Over the years, I began to question this paradigm for a number of reasons. First, I haven’t always had financial planners who I thought were a good fit for my clients or who would provide them with excellent advice the need at a price they can afford.
Second, while I haven’t received a referral fee for any of my referrals to other professionals, I can’t say that I have not been influenced by who refers business back to me. To some extent this is just a matter of mutual respect. And I have never referred any client to someone who I thought would not represent them well. But to say that I am not affected at all by my own self interest when making referrals would not be honest with myself or with you.
Third, in the case of spousal annuities especially, I and the other lawyers in my firm did all the work in choosing and structuring the annuity for the client, but the insurance agent collected the premium.

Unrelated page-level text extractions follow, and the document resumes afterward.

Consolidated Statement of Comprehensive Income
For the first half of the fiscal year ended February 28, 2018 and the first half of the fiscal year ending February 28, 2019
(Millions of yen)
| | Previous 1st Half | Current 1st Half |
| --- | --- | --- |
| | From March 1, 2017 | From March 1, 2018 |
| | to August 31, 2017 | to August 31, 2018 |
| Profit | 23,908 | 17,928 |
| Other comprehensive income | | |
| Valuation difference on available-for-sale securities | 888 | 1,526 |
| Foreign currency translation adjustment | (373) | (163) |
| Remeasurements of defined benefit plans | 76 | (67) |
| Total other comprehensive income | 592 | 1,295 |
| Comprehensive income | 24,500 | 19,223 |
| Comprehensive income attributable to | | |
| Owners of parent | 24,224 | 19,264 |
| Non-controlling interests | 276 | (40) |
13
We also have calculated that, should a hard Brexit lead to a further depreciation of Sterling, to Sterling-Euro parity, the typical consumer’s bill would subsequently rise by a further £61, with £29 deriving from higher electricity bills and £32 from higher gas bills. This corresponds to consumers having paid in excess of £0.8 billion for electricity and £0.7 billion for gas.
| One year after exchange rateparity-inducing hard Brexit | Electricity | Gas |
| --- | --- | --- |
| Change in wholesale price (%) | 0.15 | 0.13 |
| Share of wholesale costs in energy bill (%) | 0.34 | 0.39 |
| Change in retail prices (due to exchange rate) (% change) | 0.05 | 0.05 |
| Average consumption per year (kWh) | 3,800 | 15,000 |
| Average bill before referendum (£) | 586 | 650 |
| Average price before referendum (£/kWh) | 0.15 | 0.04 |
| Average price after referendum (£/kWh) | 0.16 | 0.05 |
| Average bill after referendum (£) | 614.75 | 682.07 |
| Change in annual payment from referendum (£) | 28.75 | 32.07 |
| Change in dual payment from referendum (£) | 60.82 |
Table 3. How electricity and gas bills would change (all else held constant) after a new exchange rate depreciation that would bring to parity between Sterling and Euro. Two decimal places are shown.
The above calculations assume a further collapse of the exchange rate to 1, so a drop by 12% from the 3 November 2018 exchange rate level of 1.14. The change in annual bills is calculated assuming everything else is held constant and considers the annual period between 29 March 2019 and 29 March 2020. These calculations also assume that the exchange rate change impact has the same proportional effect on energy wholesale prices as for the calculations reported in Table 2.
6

This did not seem fair.
Fourth, clients prefer one-stop shopping. While we attorneys recognize a distinction between estate planning and financial planning, many clients do not. They would much prefer to have everything handled by their most trusted advisor.
Fifth, clients need the best solution for whatever challenges they face. That solution may be a legal one or a financial one. As the saying goes, if all you have is a hammer, everything looks like a nail. By broadening the tools at our disposal, we can better serve client. Of course, this can be done through collaboration with other professionals. But it can often be accomplished more efficiently and effectively in house – back to the concept of one-stop shopping.
Sixth, we have long taken fees acting as trustee for clients. This extension of the practice of law, while commonplace in Boston, is rare in other parts of the country. Since we and our clients are comfortable with this quasi-legal role, taking the step of accepting insurance commissions did not seem so great. And we refer to it as accepting commissions rather than selling insurance, because we do not sell insurance to anyone who is not already a client of ours for legal services.
Seventh, conflicts of interest abound in life in general and the practice of law in particular. What matters is how we deal with them. With strict rules on the circumstances under which I and my firm take insurance commissions, we feel that conflicts of interest can be minimized if not eliminated. These rules include the following:
Full written disclosure to clients.
We only take commissions in cases where clients do not have existing relationships with other insurance agents.
We only take commissions on insurance we would recommend to clients in any case, including spousal annuities, life insurance funding special needs trusts, and long-term care insurance.
We only take commissions for insurance to our clients for legal services.
In short, after many years of contemplating taking this step, we came to the conclusion that we could accept insurance commissions under these guidelines and that doing so would allow us to better serve our clients, our firm and ourselves.